Friday - Sunday, 15-17 October 2010
::: Philosophy of Scientific Experimentation
::: More photos
Allan Franklin is a defining figure in the philosophy of scientific experimentation. Few discussions of the topic proceed very far without mentioning his many books on experiment or even his Stanford Encyclopedia article, "Experiments in Physics."
When it came to organizing a conference on scientific experimentation, Sloboan Perovic, the program chair, and I had settled quickly on him. It seemed quite fitting that Allan would serve on its program committee, helping us wade through the flood of proposals for papers; and that he would now be the opening keynote speaker.
Moments ago, as I sat in his talk, it was clear yet again how Allan had secured his position. Only a few minutes into the presentation, he was recounting a splendid instance of how those without an experimental orientation can miss something very important.
We are used to the idea that experiments return results. It is easy to imagine that the getting of the results is a mechanical operation. It is not so different, we easily imagine, from working a problem set in a text book. All the interesting work is done in working on the problems. Eventually we need to check our answers. We do that by looking in the back of the book. That last step is analogous to experiment. We get an authoritative answer and there's not much point in thinking too hard about how we got it. How much is there to say about flipping to the back of the book?
The reality of it is a little more subtle and a lot more interesting. The results recovered in high energy particle physics come through some occurrence that rises above the background noise. In the 1950s and 60s, Allan recalled, identifying them was simple. He flashed a graph onto the screen. There was a curve identifying background levels. On one side was a big spike. That was the result.
These were days of happiness and innocence, for they were untroubled by the worry that such spikes can happen purely by chance. The background noise was just a lot of little randomly created spikes, all thrown together. A big one that we might mistake for a result could happen but with low probability. We do need to guard against even a low probability source of error. So physicists began to demand that spikes that count had to pass a test that assured us they were not noise.
Spikes coming from random noise are governed by Gaussian probability distributions. That makes the assessment of the probabilities easy. If we measure the size of the spikes in units of SD = standard deviation, we automatically have a probability for how likely they are. Spikes of one SD or less occur with probability 0.68. Those of two SD or less occur with probability 0.95; and so on.
In the earliest efforts, a spike would count as a result if was two standard deviations above the background, or even as little as one and a half SD. While this is a standard often used in statistics, it seemed a little permissive. So by the early 1970s, the criterion stabilized at three SD. That means that there is only a probability of 0.0027 that a result is spurious, an artifact of noise.
You might think that this was stringent enough. For, as the efforts to avoid misidentifying noise become more stringent, we must worry that we are mistakenly discounting good results as noise. A 0.0027 probability of error seems like overkill.
Alas, it became clear by the mid 1970s that even this level was not stringent enough. A three SD criterion is attractive only as long as we do not consider just how many experiments are being done and how many "bins" they supply us, in which we might seek a result. If we work with a three SD criterion and we merely look in 1,000 bins, we are very likely to find at least one spurious result. The chance of that is 0.93.

○ ○ ○ ○

Instruction a:
How would you translate this sentence from the post on scientific experimentation into Spanish: "We are used to the idea that experiments return results."?

Page images and extracted text:
○ ○ ○ ○

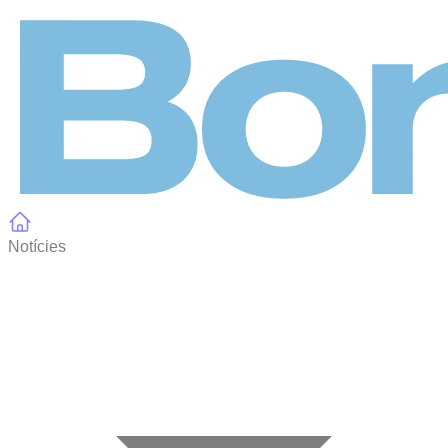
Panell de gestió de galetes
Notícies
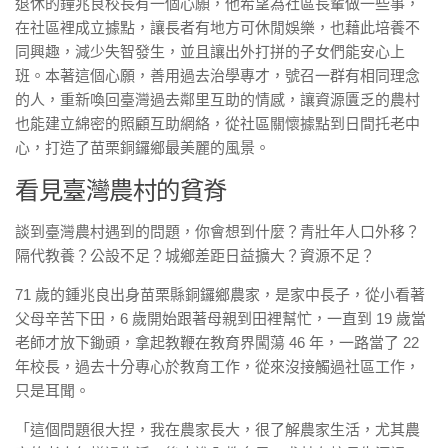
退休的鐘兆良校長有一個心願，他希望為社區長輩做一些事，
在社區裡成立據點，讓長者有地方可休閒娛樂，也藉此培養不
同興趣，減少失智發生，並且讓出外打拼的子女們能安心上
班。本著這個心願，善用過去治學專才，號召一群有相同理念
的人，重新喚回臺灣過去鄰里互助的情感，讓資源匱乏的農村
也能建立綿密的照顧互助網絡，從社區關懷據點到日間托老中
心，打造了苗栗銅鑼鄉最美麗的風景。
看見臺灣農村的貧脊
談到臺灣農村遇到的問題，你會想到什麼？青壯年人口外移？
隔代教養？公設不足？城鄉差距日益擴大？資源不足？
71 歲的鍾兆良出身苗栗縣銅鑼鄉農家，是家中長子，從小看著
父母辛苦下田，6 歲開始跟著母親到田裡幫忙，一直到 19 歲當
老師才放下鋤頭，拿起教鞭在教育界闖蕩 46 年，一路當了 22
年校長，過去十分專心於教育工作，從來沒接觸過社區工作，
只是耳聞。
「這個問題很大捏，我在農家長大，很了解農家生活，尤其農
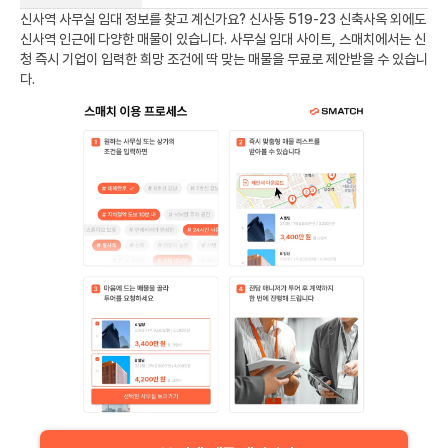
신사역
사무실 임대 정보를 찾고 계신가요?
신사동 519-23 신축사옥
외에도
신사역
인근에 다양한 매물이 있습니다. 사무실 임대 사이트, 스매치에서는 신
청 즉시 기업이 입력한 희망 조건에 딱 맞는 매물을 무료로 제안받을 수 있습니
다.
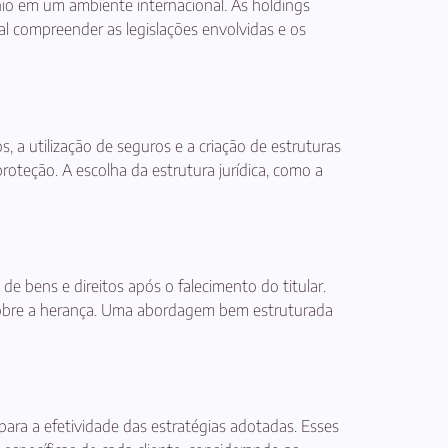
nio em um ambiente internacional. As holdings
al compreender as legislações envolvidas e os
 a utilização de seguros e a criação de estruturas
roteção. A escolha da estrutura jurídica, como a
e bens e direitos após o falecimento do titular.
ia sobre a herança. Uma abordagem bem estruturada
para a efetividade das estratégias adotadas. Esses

○ ○ ○ ○

Instruction b:
Can you give the rows again, starting with the line containing "退休的鐘兆良校長有一個心願，他希望為社區長輩做一些事，" and going on through the end of the rows, with "신사역" replaced by "강남역" and everything else unchanged? Leave the pictures out of your answer.

Reply a:
Estamos acostumbrados a la idea de que los experimentos devuelven resultados.

Reply b:
退休的鐘兆良校長有一個心願，他希望為社區長輩做一些事，
在社區裡成立據點，讓長者有地方可休閒娛樂，也藉此培養不
同興趣，減少失智發生，並且讓出外打拼的子女們能安心上
班。本著這個心願，善用過去治學專才，號召一群有相同理念
的人，重新喚回臺灣過去鄰里互助的情感，讓資源匱乏的農村
也能建立綿密的照顧互助網絡，從社區關懷據點到日間托老中
心，打造了苗栗銅鑼鄉最美麗的風景。
看見臺灣農村的貧脊
談到臺灣農村遇到的問題，你會想到什麼？青壯年人口外移？
隔代教養？公設不足？城鄉差距日益擴大？資源不足？
71 歲的鍾兆良出身苗栗縣銅鑼鄉農家，是家中長子，從小看著
父母辛苦下田，6 歲開始跟著母親到田裡幫忙，一直到 19 歲當
老師才放下鋤頭，拿起教鞭在教育界闖蕩 46 年，一路當了 22
年校長，過去十分專心於教育工作，從來沒接觸過社區工作，
只是耳聞。
「這個問題很大捏，我在農家長大，很了解農家生活，尤其農
강남역
사무실 임대 정보를 찾고 계신가요?
신사동 519-23 신축사옥
외에도
강남역
인근에 다양한 매물이 있습니다. 사무실 임대 사이트, 스매치에서는 신
청 즉시 기업이 입력한 희망 조건에 딱 맞는 매물을 무료로 제안받을 수 있습니
다.
nio em um ambiente internacional. As holdings
al compreender as legislações envolvidas e os
 a utilização de seguros e a criação de estruturas
roteção. A escolha da estrutura jurídica, como a
e bens e direitos após o falecimento do titular.
ia sobre a herança. Uma abordagem bem estruturada
para a efetividade das estratégias adotadas. Esses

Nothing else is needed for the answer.